Exercise goal:
Please return each record exactly, leaving nothing out.

*** Available records ***

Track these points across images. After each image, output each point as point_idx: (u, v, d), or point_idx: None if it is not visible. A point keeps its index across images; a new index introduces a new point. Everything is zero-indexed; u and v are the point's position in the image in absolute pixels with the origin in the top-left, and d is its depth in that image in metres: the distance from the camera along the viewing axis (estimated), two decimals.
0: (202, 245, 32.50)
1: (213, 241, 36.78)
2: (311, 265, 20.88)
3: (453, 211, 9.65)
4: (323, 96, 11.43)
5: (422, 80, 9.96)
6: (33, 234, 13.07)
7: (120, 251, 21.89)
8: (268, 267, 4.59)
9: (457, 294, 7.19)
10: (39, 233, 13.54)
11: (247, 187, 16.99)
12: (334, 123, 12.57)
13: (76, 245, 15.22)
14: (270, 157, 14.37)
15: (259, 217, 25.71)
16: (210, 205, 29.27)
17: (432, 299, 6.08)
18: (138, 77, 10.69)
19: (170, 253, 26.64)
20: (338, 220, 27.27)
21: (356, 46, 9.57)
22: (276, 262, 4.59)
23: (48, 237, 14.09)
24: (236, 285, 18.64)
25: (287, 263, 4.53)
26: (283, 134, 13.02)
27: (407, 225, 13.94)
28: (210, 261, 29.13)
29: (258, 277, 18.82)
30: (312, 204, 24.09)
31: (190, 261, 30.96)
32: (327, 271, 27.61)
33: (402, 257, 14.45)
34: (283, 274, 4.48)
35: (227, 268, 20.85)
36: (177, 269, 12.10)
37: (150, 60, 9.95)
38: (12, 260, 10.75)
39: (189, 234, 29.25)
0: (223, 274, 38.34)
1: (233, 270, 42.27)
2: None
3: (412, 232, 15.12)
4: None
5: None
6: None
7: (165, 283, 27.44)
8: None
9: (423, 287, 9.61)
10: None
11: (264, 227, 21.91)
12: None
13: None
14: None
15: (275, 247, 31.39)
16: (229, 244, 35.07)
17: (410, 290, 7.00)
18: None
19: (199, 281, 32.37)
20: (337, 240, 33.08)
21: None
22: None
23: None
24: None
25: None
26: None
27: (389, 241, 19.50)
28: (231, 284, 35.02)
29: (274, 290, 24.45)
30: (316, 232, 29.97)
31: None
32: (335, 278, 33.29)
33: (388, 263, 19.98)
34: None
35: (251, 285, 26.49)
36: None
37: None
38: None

***

Answer box:
Track these points across images. After each image, output each point as point_idx: (u, v, d), or point_idx: None if it is not visible. A point keeps its index across images; a new index introduces a new point. Everything is zero-indexed; u and v are the point's position in the image in absolute pixels with the origin in the top-left, and d is its depth in that image in metres: the distance from the camera along the viewing axis (estimated), two decimals.
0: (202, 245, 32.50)
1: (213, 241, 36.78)
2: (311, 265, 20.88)
3: (453, 211, 9.65)
4: (323, 96, 11.43)
5: (422, 80, 9.96)
6: (33, 234, 13.07)
7: (120, 251, 21.89)
8: (268, 267, 4.59)
9: (457, 294, 7.19)
10: (39, 233, 13.54)
11: (247, 187, 16.99)
12: (334, 123, 12.57)
13: (76, 245, 15.22)
14: (270, 157, 14.37)
15: (259, 217, 25.71)
16: (210, 205, 29.27)
17: (432, 299, 6.08)
18: (138, 77, 10.69)
19: (170, 253, 26.64)
20: (338, 220, 27.27)
21: (356, 46, 9.57)
22: (276, 262, 4.59)
23: (48, 237, 14.09)
24: (236, 285, 18.64)
25: (287, 263, 4.53)
26: (283, 134, 13.02)
27: (407, 225, 13.94)
28: (210, 261, 29.13)
29: (258, 277, 18.82)
30: (312, 204, 24.09)
31: (190, 261, 30.96)
32: (327, 271, 27.61)
33: (402, 257, 14.45)
34: (283, 274, 4.48)
35: (227, 268, 20.85)
36: (177, 269, 12.10)
37: (150, 60, 9.95)
38: (12, 260, 10.75)
39: (189, 234, 29.25)
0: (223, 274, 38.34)
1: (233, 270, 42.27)
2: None
3: (412, 232, 15.12)
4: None
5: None
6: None
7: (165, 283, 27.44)
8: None
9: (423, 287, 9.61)
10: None
11: (264, 227, 21.91)
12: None
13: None
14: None
15: (275, 247, 31.39)
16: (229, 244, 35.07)
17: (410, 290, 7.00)
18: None
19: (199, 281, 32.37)
20: (337, 240, 33.08)
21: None
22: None
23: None
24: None
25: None
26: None
27: (389, 241, 19.50)
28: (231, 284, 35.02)
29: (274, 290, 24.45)
30: (316, 232, 29.97)
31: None
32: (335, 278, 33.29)
33: (388, 263, 19.98)
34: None
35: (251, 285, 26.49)
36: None
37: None
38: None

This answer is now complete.